→ **Data for review**
((
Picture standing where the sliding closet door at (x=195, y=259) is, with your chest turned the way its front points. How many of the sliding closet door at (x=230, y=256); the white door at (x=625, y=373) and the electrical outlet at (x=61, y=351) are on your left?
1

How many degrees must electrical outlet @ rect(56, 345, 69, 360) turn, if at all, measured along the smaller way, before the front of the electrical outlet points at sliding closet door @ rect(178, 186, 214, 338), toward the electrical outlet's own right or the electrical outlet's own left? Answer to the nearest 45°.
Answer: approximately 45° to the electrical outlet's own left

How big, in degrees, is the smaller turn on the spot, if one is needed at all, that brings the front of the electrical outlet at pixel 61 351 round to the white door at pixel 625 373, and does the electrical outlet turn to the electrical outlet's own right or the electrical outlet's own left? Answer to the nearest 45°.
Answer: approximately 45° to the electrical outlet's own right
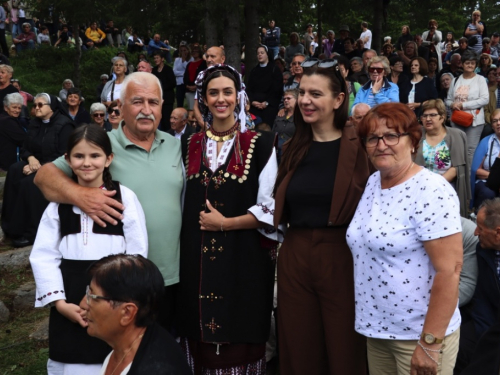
))
→ **Task item**
Rewrite the data as a numbered list, starting at its first line and stopping after the line that contains "Answer: approximately 45° to the electrical outlet's own left", with blank lines left out.

→ **Solved problem**
1. Picture standing where the sliding closet door at (x=195, y=259) is, with your chest turned the way its front points. How many of the sliding closet door at (x=230, y=256); the white door at (x=625, y=373) and the electrical outlet at (x=61, y=351) are on your left?
2. 1
3. How many degrees must electrical outlet @ rect(56, 345, 69, 360) turn, if at all, measured along the smaller way, before the front of the electrical outlet points at sliding closet door @ rect(178, 186, 214, 338), toward the electrical outlet's own right or the electrical outlet's own left? Answer to the nearest 45°.
4. Answer: approximately 45° to the electrical outlet's own left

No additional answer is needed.